À primeira vista, essa mudança até pode ser vistas com bons olhos. Mas especificamente na parte curricular referente às artes as críticas são muitas. Principalmente porque no documento Parâmetros Curriculares Nacionais, expedido no final do ano passado pelo Governo e que dá as diretrizes do conteúdo que as disciplinas devem contar.
Esse documento veio de cima para baixo. É burocrático porque não ouviram professores e especialistas porque semanticamente dá para entender mas o seu conteúdo específico é pouco acessível - diz Jusamara Souza mestre e doutora em Educação Musical que está ministrando o curso Música para Professores Não Especializados, durante o 18º FML a 40 professores de primeiro e segundo graus.
O que ela está fazendo na sua área, em outras palavras, é o que o MEC deveria fazer principalmente com os professores das escolas públicas: aperfeiçoamento mesmo que esse ou aquele professor não tenha anteriormente qualquer experiência em nenhuma das divisões da área de artes da LDB. Eu acredito que cursos de aperfeiçoamento constantes dão sempre uma boa base- frisa Jusamara que há alguns anos ministra o mesmo curso em escolas da rede pública do Rio Grande do Sul.

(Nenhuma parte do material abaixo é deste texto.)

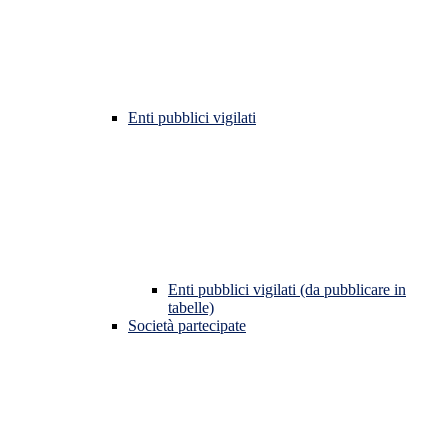
Enti pubblici vigilati
Enti pubblici vigilati (da pubblicare in
tabelle)
Società partecipate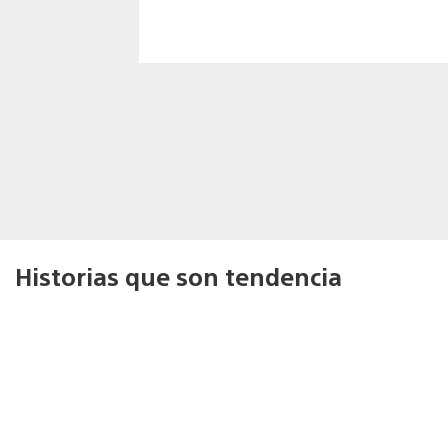
Historias que son tendencia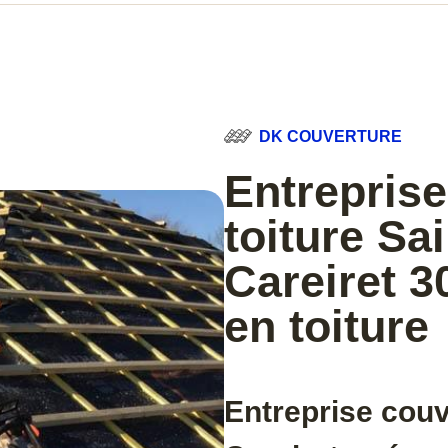
DK COUVERTURE
Entreprise
toiture Sa
Careiret 3
en toiture
Entreprise couv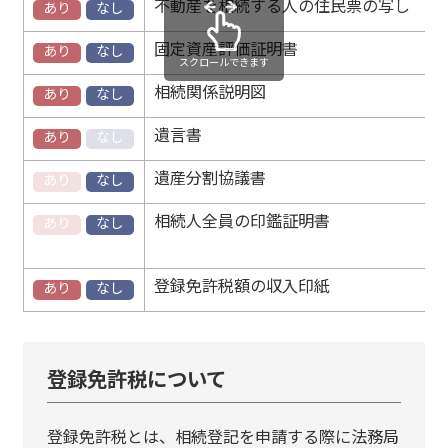
不動産を相続する人の住民票の写し
あり
なし
固定資産評価証明書
あり
なし
スクロールできます
相続関係説明図
あり
なし
遺言書
あり
なし
遺産分割協議書
あり
なし
相続人全員の印鑑証明書
あり
なし
登録免許税額の収入印紙
あり
なし
登録免許税について
登録免許税とは、相続登記を申請する際に法務局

Em sua disciplina, os Parâmetros Curriculares Nacionais vão começar a ser esmiuçados a partir de hoje. Até então, juntamente com seus alunos Jusamara está fazendo vivências como valorização, apreciação, produção e execução da parte musical. Ela atenta para um detalhe: a musicalização (vocal e/ou instrumental) tanto nas escolas de ensino fundamental (da pré-escola até as oitavas séries) e ensino médio (segundo grau) deve acompanhar a evolução dos tempos.
O repertório deve-se atualizar. E para isso não pode haver preconceitos já que a mídia impõe aos alunos uma série de músicas que não aquelas sonhadas por todos os especialistas da área. Ou seja, vale-tudo do axé music a Bach, do sertanejo ao Mozart. Cabe ao pedagogo fazer o meio-de-campo já que a escola não tem intenção de formar músicos e sim um ouvinte crítico- afirma. Aos poucos podemos mostrar outro repertório para não se fixar só na mídia- complementa.
Porém, como frisa Jusamara, o mais importante dessa história toda é a qualificação dos professores principalmente os pertencentes à rede pública. E isso é um ponto que o MEC está falhando e muito. Não querendo criticar, mas investir na qualificação de professsores na área musical é muito mais barato, por exemplo, que o projeto TV Escola- compara.
Esses e outros pontos, como explica, devem fazer parte do Encontro da Associação Brasileira de Educação Musical (Abem) que vai acontecer em outubro, no Recife, com o tema Política Educacional e Educação Musical. Lá, os participantes vão tirar um documento, a ser encaminhado ao Mec, que, entre outras coisas, irá questionar e apontar sugestões à LDB na área de música.